The World Upended
In 1914, the powerful empires of Europe and the Near East collided in war. More than half of the world’s Jews found themselves caught in the line of fire. Already hampered by discriminatory restrictions and poverty, they now faced mortal danger from starvation, violence, and disease. As the war raged on, American Jewish communities showed generosity, and an unprecedented degree of unity, through a Joint Distribution Committee.
Cries for Help
The Ottoman Empire cut off all contact between Turkish-ruled Palestine and the outside world. Jews there lost access to their sources of income and faced hostile actions such as arrests and confiscations. Immediate relief from a small group in New York was the first step towards American Jewish involvement in the crisis.
A Strong Response
In order to maximize funding for war sufferers, the American Jewish Committee (mostly Reform Jews of German background) formed the American Jewish Relief Committee in October 1914. The Union of Orthodox Jewish Congregations (chiefly Eastern European-born Jews) created the Central Relief Committee.
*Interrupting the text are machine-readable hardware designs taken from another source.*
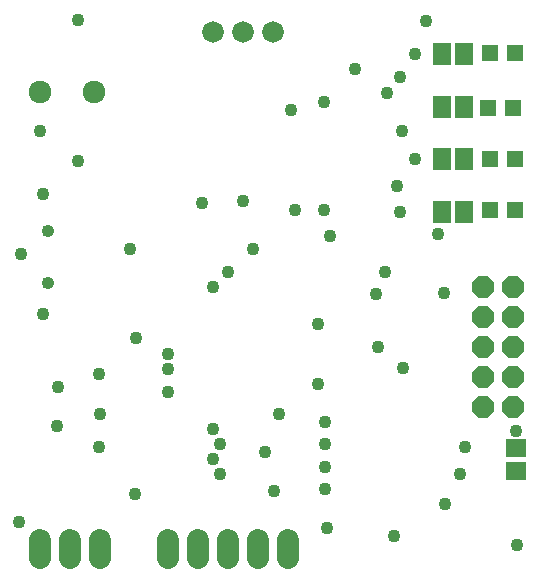
<source format=gbs>
G75*
G70*
%OFA0B0*%
%FSLAX24Y24*%
%IPPOS*%
%LPD*%
%AMOC8*
5,1,8,0,0,1.08239X$1,22.5*
%
%ADD10C,0.0720*%
%ADD11OC8,0.0720*%
%ADD12C,0.0425*%
%ADD13C,0.0756*%
%ADD14C,0.0720*%
%ADD15R,0.0693X0.0614*%
%ADD16R,0.0614X0.0732*%
%ADD17R,0.0567X0.0567*%
%ADD18C,0.0432*%
D10*
X004282Y005239D02*
X004282Y005839D01*
X005282Y005839D02*
X005282Y005239D01*
X006282Y005239D02*
X006282Y005839D01*
X008532Y005839D02*
X008532Y005239D01*
X009532Y005239D02*
X009532Y005839D01*
X010532Y005839D02*
X010532Y005239D01*
X011532Y005239D02*
X011532Y005839D01*
X012532Y005839D02*
X012532Y005239D01*
D11*
X019032Y010289D03*
X019032Y011289D03*
X019032Y012289D03*
X019032Y013289D03*
X019032Y014289D03*
X020032Y014289D03*
X020032Y013289D03*
X020032Y012289D03*
X020032Y011289D03*
X020032Y010289D03*
D12*
X004532Y014422D03*
X004532Y016155D03*
D13*
X004282Y020789D03*
X006082Y020789D03*
D14*
X010032Y022789D03*
X011032Y022789D03*
X012032Y022789D03*
D15*
X020132Y008913D03*
X020132Y008165D03*
D16*
X018406Y016789D03*
X017658Y016789D03*
X017658Y018539D03*
X018406Y018539D03*
X018406Y020289D03*
X017658Y020289D03*
X017658Y022039D03*
X018406Y022039D03*
D17*
X019269Y022089D03*
X020096Y022089D03*
X020046Y020239D03*
X019219Y020239D03*
X019269Y018539D03*
X020096Y018539D03*
X020096Y016839D03*
X019269Y016839D03*
D18*
X017532Y016039D03*
X016282Y016789D03*
X016182Y017639D03*
X016782Y018539D03*
X016332Y019489D03*
X015832Y020739D03*
X016282Y021289D03*
X016782Y022039D03*
X017132Y023139D03*
X014782Y021539D03*
X013732Y020439D03*
X012632Y020189D03*
X011032Y017139D03*
X009682Y017089D03*
X011382Y015539D03*
X010532Y014789D03*
X010032Y014289D03*
X008532Y012039D03*
X008532Y011539D03*
X008532Y010789D03*
X010032Y009539D03*
X010282Y009039D03*
X010032Y008539D03*
X010282Y008039D03*
X011782Y008789D03*
X012232Y010039D03*
X013532Y011039D03*
X013782Y009789D03*
X013782Y009039D03*
X013782Y008289D03*
X013782Y007539D03*
X013832Y006239D03*
X012082Y007489D03*
X016082Y005989D03*
X017782Y007039D03*
X018282Y008039D03*
X018432Y008939D03*
X020132Y009489D03*
X020182Y005689D03*
X016382Y011589D03*
X015532Y012289D03*
X015482Y014039D03*
X015782Y014789D03*
X013932Y015989D03*
X013732Y016839D03*
X012782Y016839D03*
X013532Y013039D03*
X017732Y014089D03*
X007482Y012589D03*
X006232Y011389D03*
X006282Y010039D03*
X006232Y008939D03*
X004832Y009639D03*
X004882Y010939D03*
X004382Y013389D03*
X003632Y015389D03*
X004382Y017389D03*
X005532Y018489D03*
X004282Y019489D03*
X005532Y023189D03*
X007282Y015539D03*
X007432Y007389D03*
X003582Y006439D03*
M02*

</source>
Within a year, organized labor and socialist groups formed the Jewish People’s Relief Committee of America.
Strength in Numbers
Worsening conditions abroad required greater fund-raising efforts. Each successful campaign added to a growing sense of unified purpose at home and helped expand JDC’s work abroad.
Raising Awareness in America
Posters, publicity campaigns, and passionate speeches helped broaden support among Jews from every part of the country and economic level. Non-Jews were apprised of the mounting dangers through the press.